Assignment
Can you transcribe the data exactly? Leave the pictures out.
:: Data shown
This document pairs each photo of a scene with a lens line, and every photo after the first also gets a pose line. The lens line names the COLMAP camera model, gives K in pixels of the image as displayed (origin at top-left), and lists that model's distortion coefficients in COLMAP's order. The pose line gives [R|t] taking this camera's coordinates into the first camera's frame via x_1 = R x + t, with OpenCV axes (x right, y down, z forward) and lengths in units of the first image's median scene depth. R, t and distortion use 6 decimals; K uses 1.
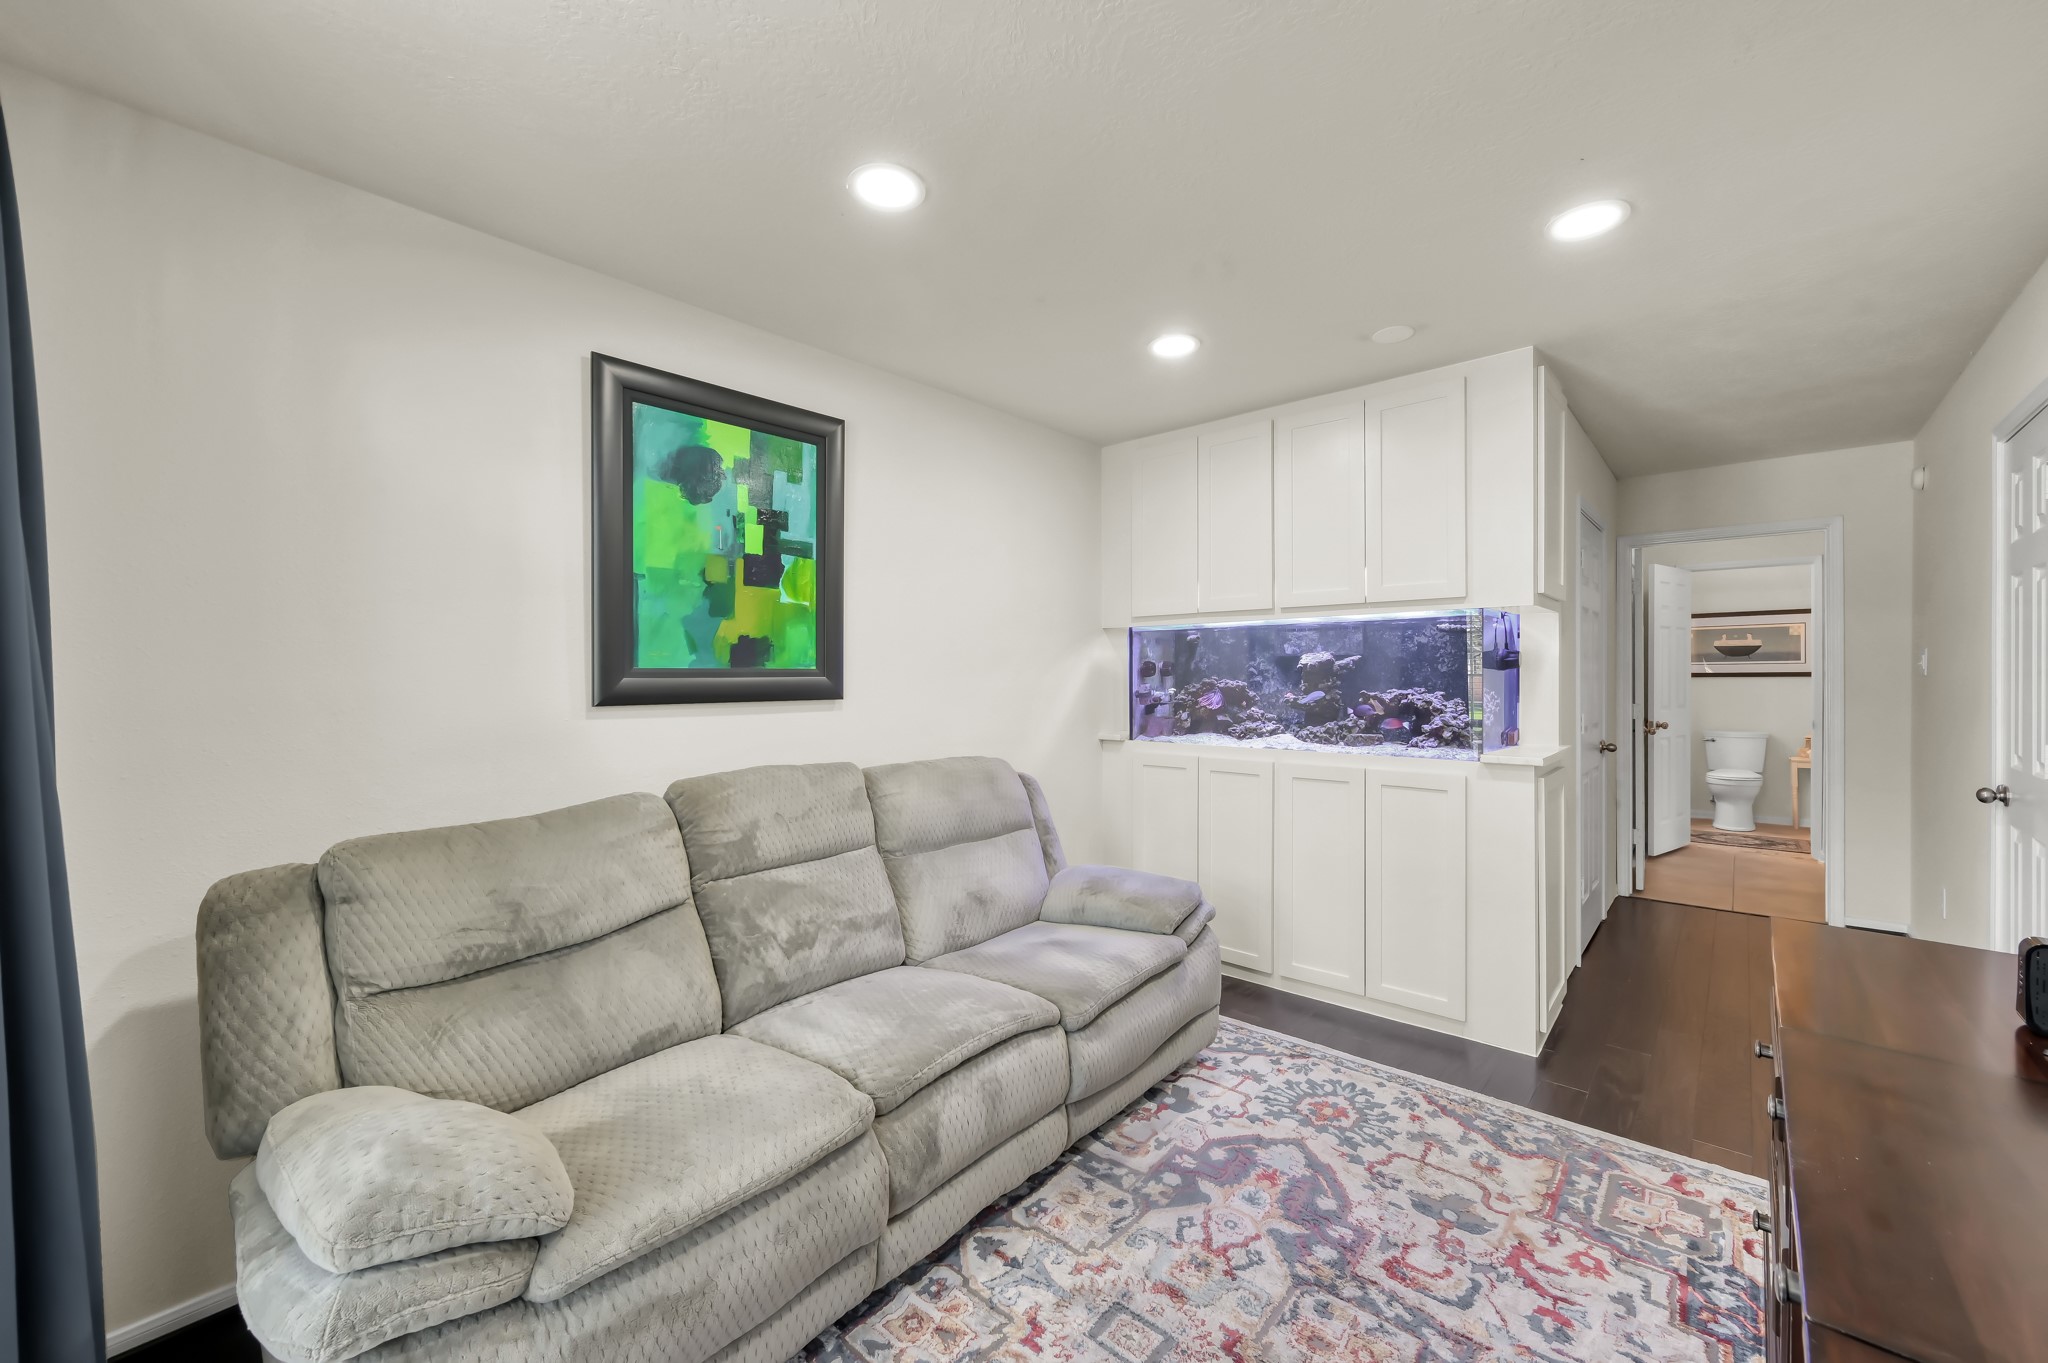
lens RADIAL K [[809.6, 0, 1022.2], [0, 809.6, 679.5], [0, 0, 1]] dist [0.000354, 0.000109]
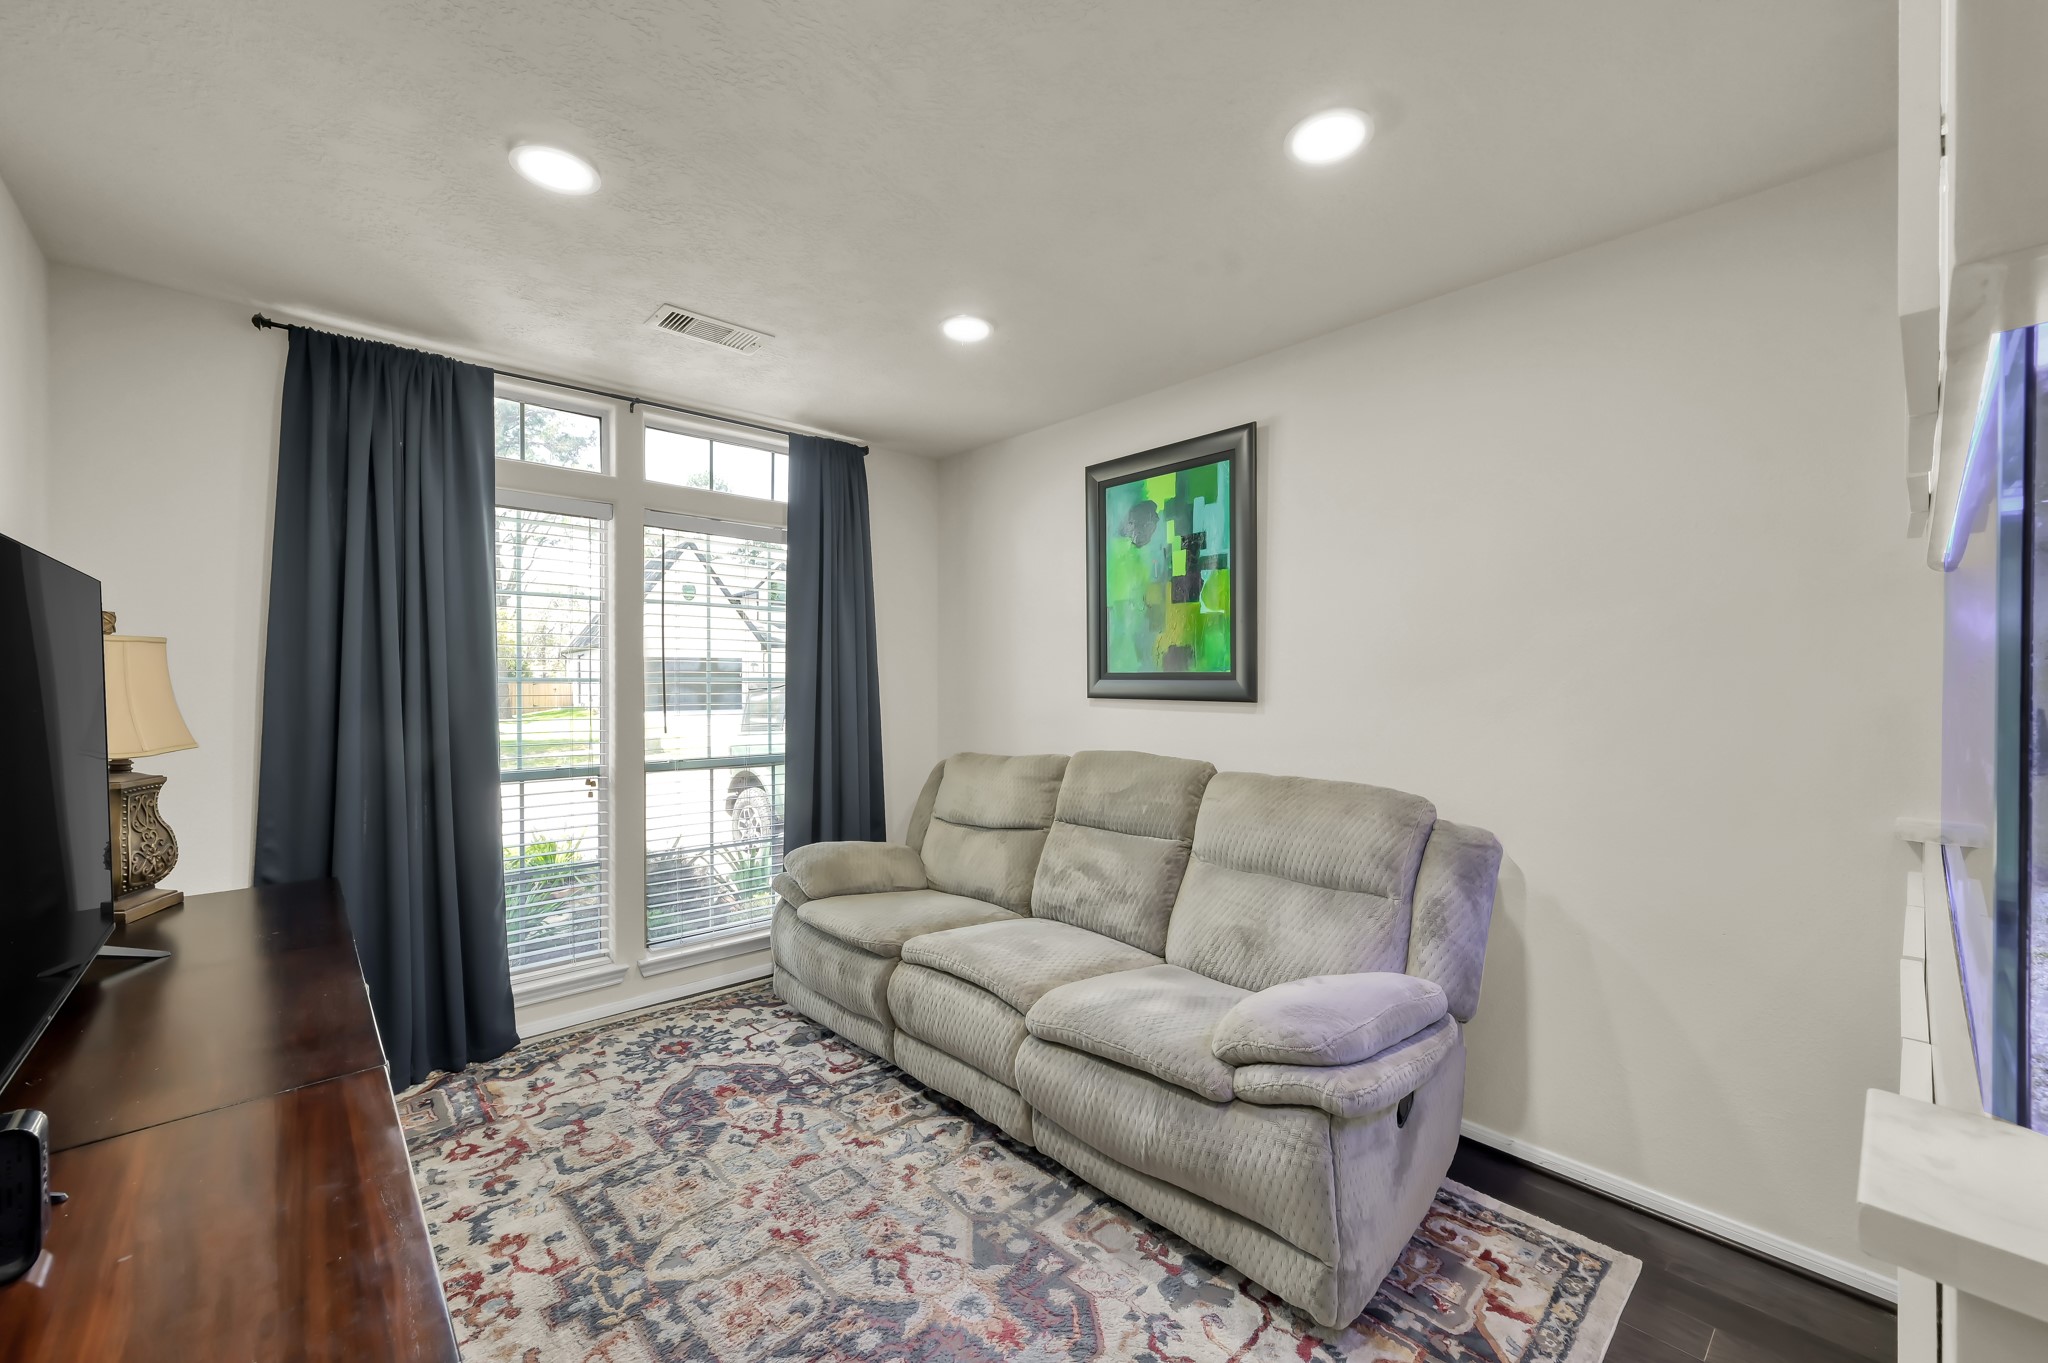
lens RADIAL K [[809.6, 0, 1022.2], [0, 809.6, 679.5], [0, 0, 1]] dist [0.000354, 0.000109]
pose [[-0.098098, 0.016151, -0.995046, 0.913256], [-0.002138, 0.999863, 0.016440, -0.023239], [0.995174, 0.003740, -0.098050, 0.931175]]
::::
Answer for this exercise
This document pairs each photo of a scene with a lens line, and every photo after the first also gets a pose line. The lens line names the COLMAP camera model, gives K in pixels of the image as displayed (origin at top-left), and lists that model's distortion coefficients in COLMAP's order. The pose line gives [R|t] taking this camera's coordinates into the first camera's frame via x_1 = R x + t, with OpenCV axes (x right, y down, z forward) and lengths in units of the first image's median scene depth. R, t and distortion use 6 decimals; K uses 1.
lens RADIAL K [[809.6, 0, 1022.2], [0, 809.6, 679.5], [0, 0, 1]] dist [0.000354, 0.000109]
lens RADIAL K [[809.6, 0, 1022.2], [0, 809.6, 679.5], [0, 0, 1]] dist [0.000354, 0.000109]
pose [[-0.098098, 0.016151, -0.995046, 0.913256], [-0.002138, 0.999863, 0.016440, -0.023239], [0.995174, 0.003740, -0.098050, 0.931175]]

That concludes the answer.